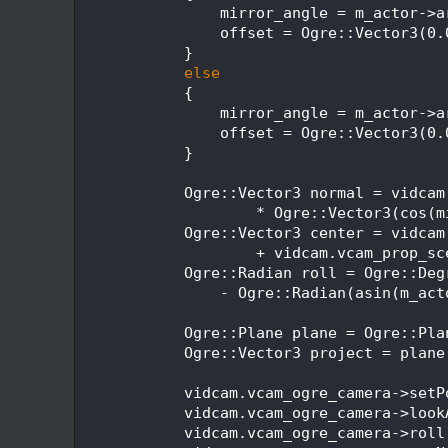
  495
                mirror_angle = m_actor->a
  496
                offset = Ogre::Vector3(0.
  497
            }
  498
else
  499
            {
  500
                mirror_angle = m_actor->a
  501
                offset = Ogre::Vector3(0.
  502
            }
  503
  504
            Ogre::Vector3 normal = vidcam
  505
                    * Ogre::Vector3(cos(m
  506
            Ogre::Vector3 center = vidcam
  507
                    + vidcam.vcam_prop_sc
  508
            Ogre::Radian roll = Ogre::Deg
  509
                - Ogre::Radian(asin(m_act
  510
  511
            Ogre::Plane plane = Ogre::Pla
  512
            Ogre::Vector3 project = plane
  513
  514
            vidcam.vcam_ogre_camera->setP
  515
            vidcam.vcam_ogre_camera->look
  516
            vidcam.vcam_ogre_camera->roll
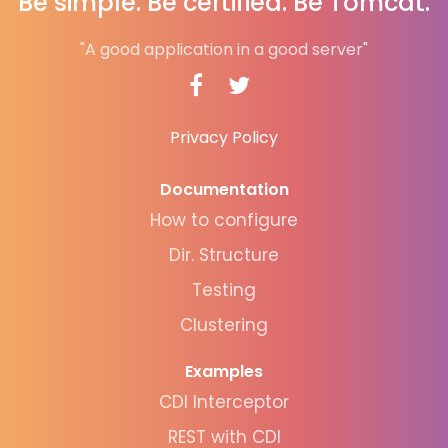
Be simple. Be certified. Be Tomcat.
"A good application in a good server"
Privacy Policy
Documentation
How to configure
Dir. Structure
Testing
Clustering
Examples
CDI Interceptor
REST with CDI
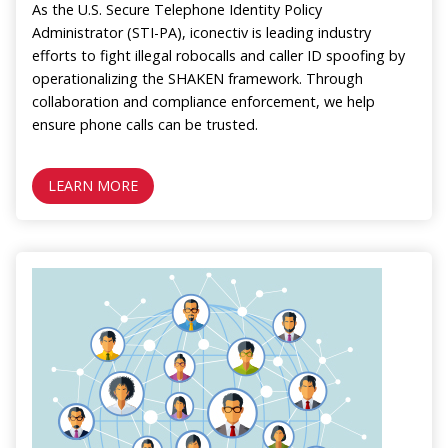
As the U.S. Secure Telephone Identity Policy
Administrator (STI-PA), iconectiv is leading industry
efforts to fight illegal robocalls and caller ID spoofing by
operationalizing the SHAKEN framework. Through
collaboration and compliance enforcement, we help
ensure phone calls can be trusted.
LEARN MORE
Image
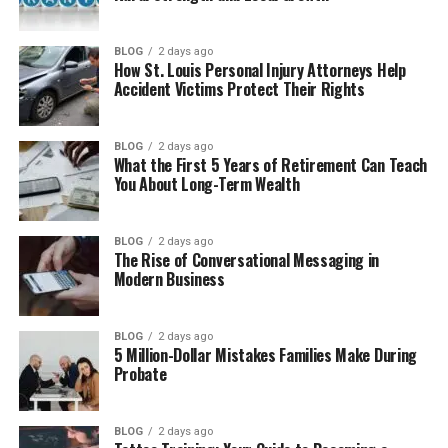
What Is Figgs AI?
How Does Figgs AI Work?
BLOG
2 days ago
How St. Louis Personal Injury Attorneys Help
Main Features of Figgs AI
Accident Victims Protect Their Rights
Creating Your Own AI Character
How Character Customization Works
BLOG
2 days ago
What the First 5 Years of Retirement Can Teach
Best Ways to Use Figgs AI
You About Long-Term Wealth
What Makes Figgs AI Different?
Good Things About Figgs AI
BLOG
2 days ago
The Rise of Conversational Messaging in
Things That Could Be Better
Modern Business
Figgs AI Pricing and Access
BLOG
2 days ago
Figgs AI vs Other AI Character Platforms
5 Million-Dollar Mistakes Families Make During
Probate
Is Figgs AI Safe to Use?
Who Should Try Figgs AI?
BLOG
2 days ago
Final Thoughts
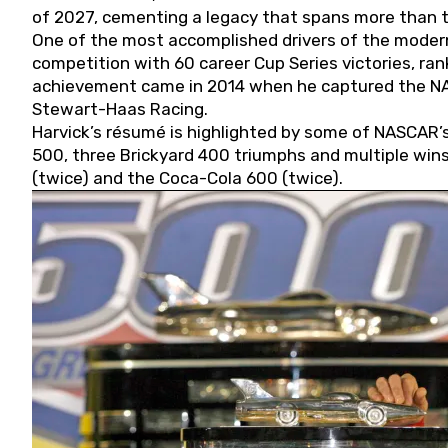
of 2027, cementing a legacy that spans more than t
One of the most accomplished drivers of the modern
competition with 60 career Cup Series victories, rank
achievement came in 2014 when he captured the NASC
Stewart-Haas Racing.
Harvick’s résumé is highlighted by some of NASCAR’s
500, three Brickyard 400 triumphs and multiple win
(twice) and the Coca-Cola 600 (twice).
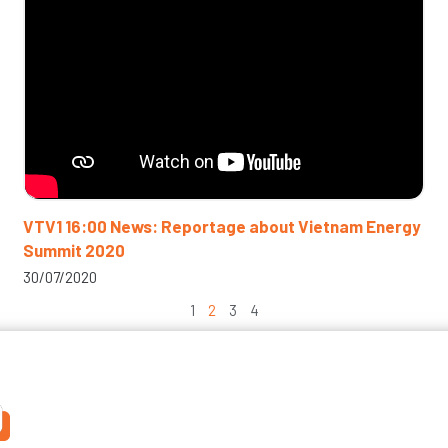
VTV1 16:00 News: Reportage about Vietnam Energy
Summit 2020
30/07/2020
1
2
3
4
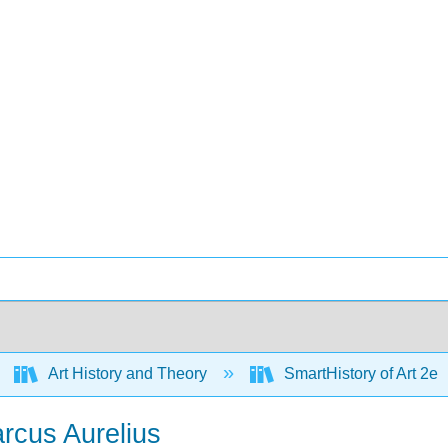
Art History and Theory
SmartHistory of Art 2e
arcus Aurelius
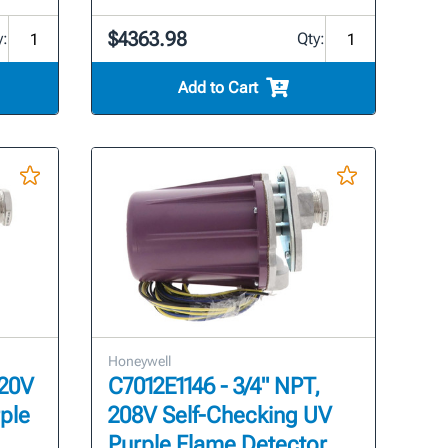
$4363.98
y:
Qty:
Add to Cart
Honeywell
120V
C7012E1146 - 3/4" NPT,
ple
208V Self-Checking UV
Purple Flame Detector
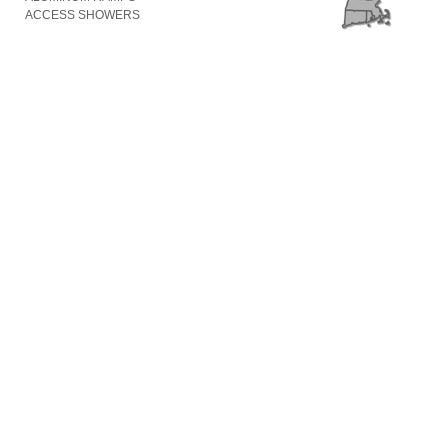
ACCESS SHOWERS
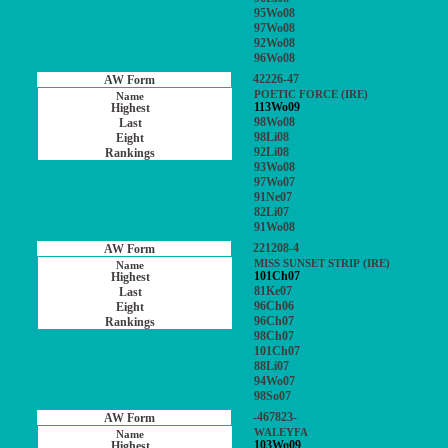
95Wo08
97Wo08
92Wo08
96Wo08
42226-47
POETIC FORCE (IRE)
113Wo09
98Wo08
98Li08
92Li08
93Wo08
97Wo07
91Ne07
82Li07
91Wo08
221208-4
MISS SUNSET STRIP (IRE)
101Ch07
81Ke07
96Ch06
96Ch07
98Ch07
101Ch07
88Li07
94Wo07
98So07
-467823-
WALEYFA
103Wo09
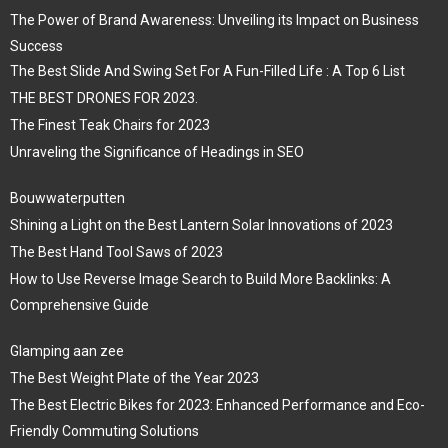
The Power of Brand Awareness: Unveiling its Impact on Business
Success
The Best Slide And Swing Set For A Fun-Filled Life : A Top 6 List
THE BEST DRONES FOR 2023.
The Finest Teak Chairs for 2023
Unraveling the Significance of Headings in SEO
Bouwwaterputten
Shining a Light on the Best Lantern Solar Innovations of 2023
The Best Hand Tool Saws of 2023
How to Use Reverse Image Search to Build More Backlinks: A
Comprehensive Guide
Glamping aan zee
The Best Weight Plate of the Year 2023
The Best Electric Bikes for 2023: Enhanced Performance and Eco-
Friendly Commuting Solutions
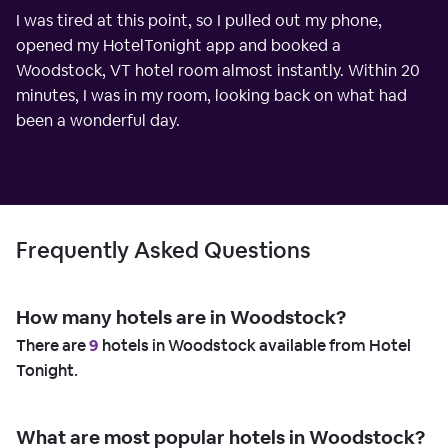
I was tired at this point, so I pulled out my phone,
opened my HotelTonight app and booked a
Woodstock, VT hotel room almost instantly. Within 20
minutes, I was in my room, looking back on what had
been a wonderful day.
Frequently Asked Questions
How many hotels are in Woodstock?
There are
9
hotels in Woodstock available from Hotel
Tonight.
What are most popular hotels in Woodstock?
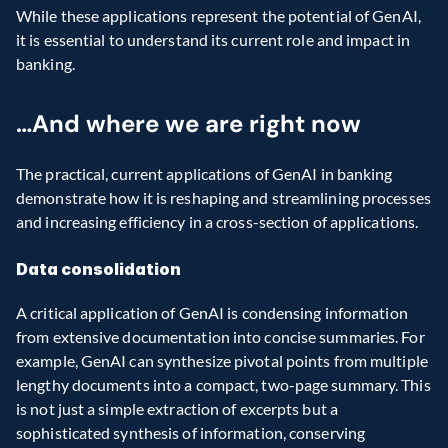
While these applications represent the potential of GenAI, 
it is essential to understand its current role and impact in 
banking.
…And where we are right now
The practical, current applications of GenAI in banking 
demonstrate how it is reshaping and streamlining processes 
and increasing efficiency in a cross-section of applications.
Data consolidation
A critical application of GenAI is condensing information 
from extensive documentation into concise summaries. For 
example, GenAI can synthesize pivotal points from multiple 
lengthy documents into a compact, two-page summary. This 
is not just a simple extraction of excerpts but a 
sophisticated synthesis of information, conserving 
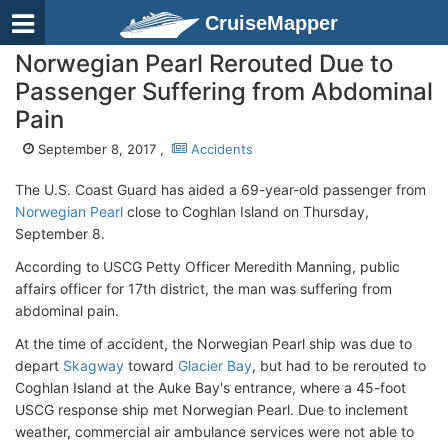
CruiseMapper
Norwegian Pearl Rerouted Due to
Passenger Suffering from Abdominal
Pain
September 8, 2017 ,
Accidents
The U.S. Coast Guard has aided a 69-year-old passenger from
Norwegian Pearl
close to Coghlan Island on Thursday,
September 8.
According to USCG Petty Officer Meredith Manning, public
affairs officer for 17th district, the man was suffering from
abdominal pain.
At the time of accident, the Norwegian Pearl ship was due to
depart
Skagway
toward
Glacier Bay
, but had to be rerouted to
Coghlan Island at the Auke Bay's entrance, where a 45-foot
USCG response ship met Norwegian Pearl. Due to inclement
weather, commercial air ambulance services were not able to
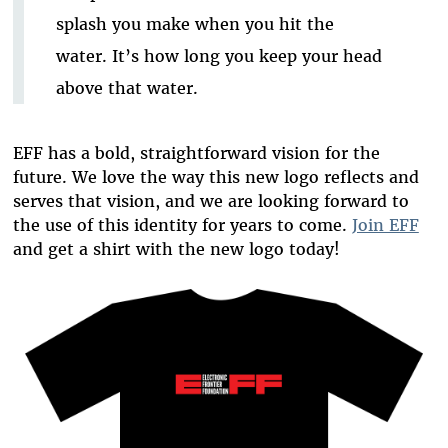
splash you make when you hit the
water. It’s how long you keep your head
above that water.
EFF has a bold, straightforward vision for the
future. We love the way this new logo reflects and
serves that vision, and we are looking forward to
the use of this identity for years to come.
Join EFF
and get a shirt with the new logo today!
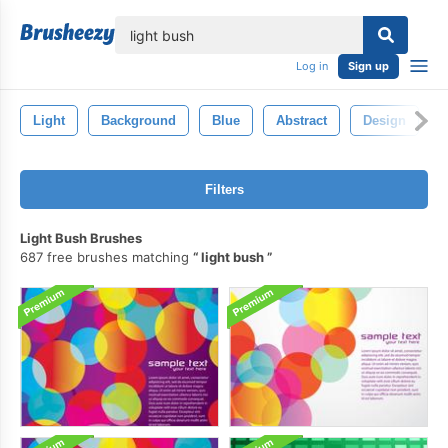
lose
Log in
Sign up
Light
Background
Blue
Abstract
Design
Filters
Light Bush Brushes
687 free brushes matching
light bush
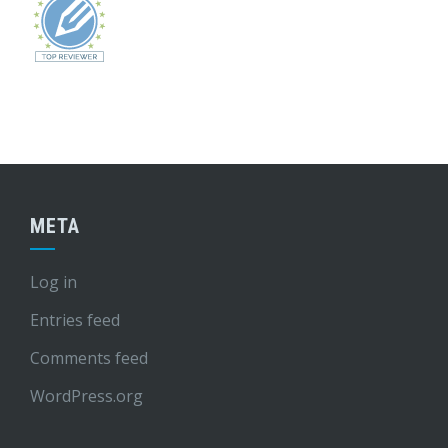
META
Log in
Entries feed
Comments feed
WordPress.org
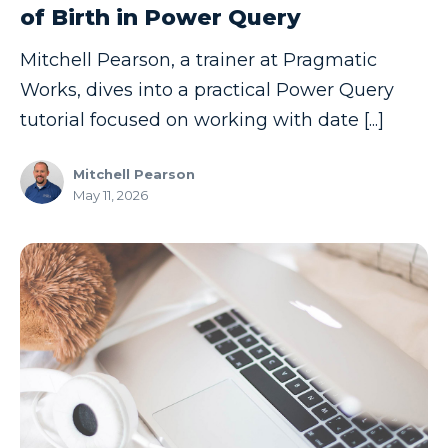
of Birth in Power Query
Copilot
Mitchell Pearson, a trainer at Pragmatic
Copilot Dashboard
Works, dives into a practical Power Query
Copilot Studio
tutorial focused on working with date [...]
Cosmos DB
Mitchell Pearson
Dashboard in a Day
May 11, 2026
Data Analysis
Data Analytics
Data Driven
Data Governance
Data Integration
Data Modeling
Data Science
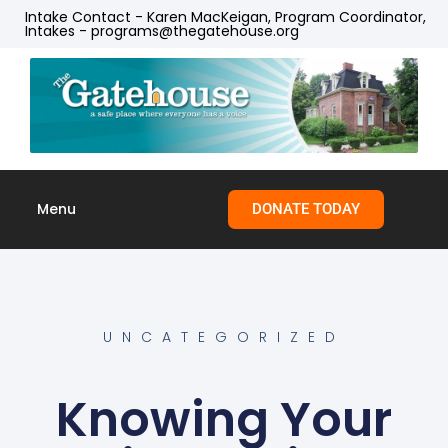
Intake Contact - Karen MacKeigan, Program Coordinator,
Intakes - programs@thegatehouse.org
Menu
DONATE TODAY
Skip to
content
UNCATEGORIZED
Knowing Your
+--
REQUIRED WORK:
Everything in the listing must be restated word for word, except for the pictures.

RESPONSE TO THIS TASK:
  495
                mirror_angle = m_actor->a
  496
                offset = Ogre::Vector3(0.
  497
            }
  498
else
  499
            {
  500
                mirror_angle = m_actor->a
  501
                offset = Ogre::Vector3(0.
  502
            }
  503
  504
            Ogre::Vector3 normal = vidcam
  505
                    * Ogre::Vector3(cos(m
  506
            Ogre::Vector3 center = vidcam
  507
                    + vidcam.vcam_prop_sc
  508
            Ogre::Radian roll = Ogre::Deg
  509
                - Ogre::Radian(asin(m_act
  510
  511
            Ogre::Plane plane = Ogre::Pla
  512
            Ogre::Vector3 project = plane
  513
  514
            vidcam.vcam_ogre_camera->setP
  515
            vidcam.vcam_ogre_camera->look
  516
            vidcam.vcam_ogre_camera->roll
Be simple. Be certified. Be Tomcat.
"A good application in a good server"
Privacy Policy
Documentation
How to configure
Dir. Structure
Testing
Clustering
Examples
CDI Interceptor
REST with CDI
As the U.S. Secure Telephone Identity Policy
Administrator (STI-PA), iconectiv is leading industry
efforts to fight illegal robocalls and caller ID spoofing by
operationalizing the SHAKEN framework. Through
collaboration and compliance enforcement, we help
ensure phone calls can be trusted.
LEARN MORE
Image
What Is Figgs AI?
How Does Figgs AI Work?
BLOG
2 days ago
How St. Louis Personal Injury Attorneys Help
Main Features of Figgs AI
Accident Victims Protect Their Rights
Creating Your Own AI Character
How Character Customization Works
BLOG
2 days ago
What the First 5 Years of Retirement Can Teach
Best Ways to Use Figgs AI
You About Long-Term Wealth
What Makes Figgs AI Different?
Good Things About Figgs AI
BLOG
2 days ago
The Rise of Conversational Messaging in
Things That Could Be Better
Modern Business
Figgs AI Pricing and Access
BLOG
2 days ago
Figgs AI vs Other AI Character Platforms
5 Million-Dollar Mistakes Families Make During
Probate
Is Figgs AI Safe to Use?
Who Should Try Figgs AI?
BLOG
2 days ago
Final Thoughts
of 2027, cementing a legacy that spans more than t
One of the most accomplished drivers of the modern
competition with 60 career Cup Series victories, rank
achievement came in 2014 when he captured the NASC
Stewart-Haas Racing.
Harvick’s résumé is highlighted by some of NASCAR’s
500, three Brickyard 400 triumphs and multiple win
(twice) and the Coca-Cola 600 (twice).
VTV1 16:00 News: Reportage about Vietnam Energy
Summit 2020
30/07/2020
1
2
3
4
Art History and Theory
SmartHistory of Art 2e
arcus Aurelius
$4363.98
y:
Qty:
Add to Cart
Honeywell
120V
C7012E1146 - 3/4" NPT,
ple
208V Self-Checking UV
Purple Flame Detector
ACCESS SHOWERS
95Wo08
97Wo08
92Wo08
96Wo08
42226-47
POETIC FORCE (IRE)
113Wo09
98Wo08
98Li08
92Li08
93Wo08
97Wo07
91Ne07
82Li07
91Wo08
221208-4
MISS SUNSET STRIP (IRE)
101Ch07
81Ke07
96Ch06
96Ch07
98Ch07
101Ch07
88Li07
94Wo07
98So07
-467823-
WALEYFA
103Wo09
The Power of Brand Awareness: Unveiling its Impact on Business
Success
The Best Slide And Swing Set For A Fun-Filled Life : A Top 6 List
THE BEST DRONES FOR 2023.
The Finest Teak Chairs for 2023
Unraveling the Significance of Headings in SEO
Bouwwaterputten
Shining a Light on the Best Lantern Solar Innovations of 2023
The Best Hand Tool Saws of 2023
How to Use Reverse Image Search to Build More Backlinks: A
Comprehensive Guide
Glamping aan zee
The Best Weight Plate of the Year 2023
The Best Electric Bikes for 2023: Enhanced Performance and Eco-
Friendly Commuting Solutions
I was tired at this point, so I pulled out my phone,
opened my HotelTonight app and booked a
Woodstock, VT hotel room almost instantly. Within 20
minutes, I was in my room, looking back on what had
been a wonderful day.
Frequently Asked Questions
How many hotels are in Woodstock?
There are
9
hotels in Woodstock available from Hotel
Tonight.
What are most popular hotels in Woodstock?
While these applications represent the potential of GenAI, 
it is essential to understand its current role and impact in 
banking.
…And where we are right now
The practical, current applications of GenAI in banking 
demonstrate how it is reshaping and streamlining processes 
and increasing efficiency in a cross-section of applications.
Data consolidation
A critical application of GenAI is condensing information 
from extensive documentation into concise summaries. For 
example, GenAI can synthesize pivotal points from multiple 
lengthy documents into a compact, two-page summary. This 
is not just a simple extraction of excerpts but a 
sophisticated synthesis of information, conserving 
CruiseMapper
Norwegian Pearl Rerouted Due to
Passenger Suffering from Abdominal
Pain
September 8, 2017 ,
Accidents
The U.S. Coast Guard has aided a 69-year-old passenger from
Norwegian Pearl
close to Coghlan Island on Thursday,
September 8.
According to USCG Petty Officer Meredith Manning, public
affairs officer for 17th district, the man was suffering from
abdominal pain.
At the time of accident, the Norwegian Pearl ship was due to
depart
Skagway
toward
Glacier Bay
, but had to be rerouted to
Coghlan Island at the Auke Bay's entrance, where a 45-foot
USCG response ship met Norwegian Pearl. Due to inclement
weather, commercial air ambulance services were not able to
splash you make when you hit the
water. It’s how long you keep your head
above that water.
EFF has a bold, straightforward vision for the
future. We love the way this new logo reflects and
serves that vision, and we are looking forward to
the use of this identity for years to come.
Join EFF
and get a shirt with the new logo today!
lose
Log in
Sign up
Light
Background
Blue
Abstract
Design
Filters
Light Bush Brushes
687 free brushes matching
light bush
META
Log in
Entries feed
Comments feed
WordPress.org
of Birth in Power Query
Copilot
Mitchell Pearson, a trainer at Pragmatic
Copilot Dashboard
Works, dives into a practical Power Query
Copilot Studio
tutorial focused on working with date [...]
Cosmos DB
Mitchell Pearson
Dashboard in a Day
May 11, 2026
Data Analysis
Data Analytics
Data Driven
Data Governance
Data Integration
Data Modeling
Data Science
Intake Contact - Karen MacKeigan, Program Coordinator,
Intakes - programs@thegatehouse.org
Menu
DONATE TODAY
Skip to
content
UNCATEGORIZED
Knowing Your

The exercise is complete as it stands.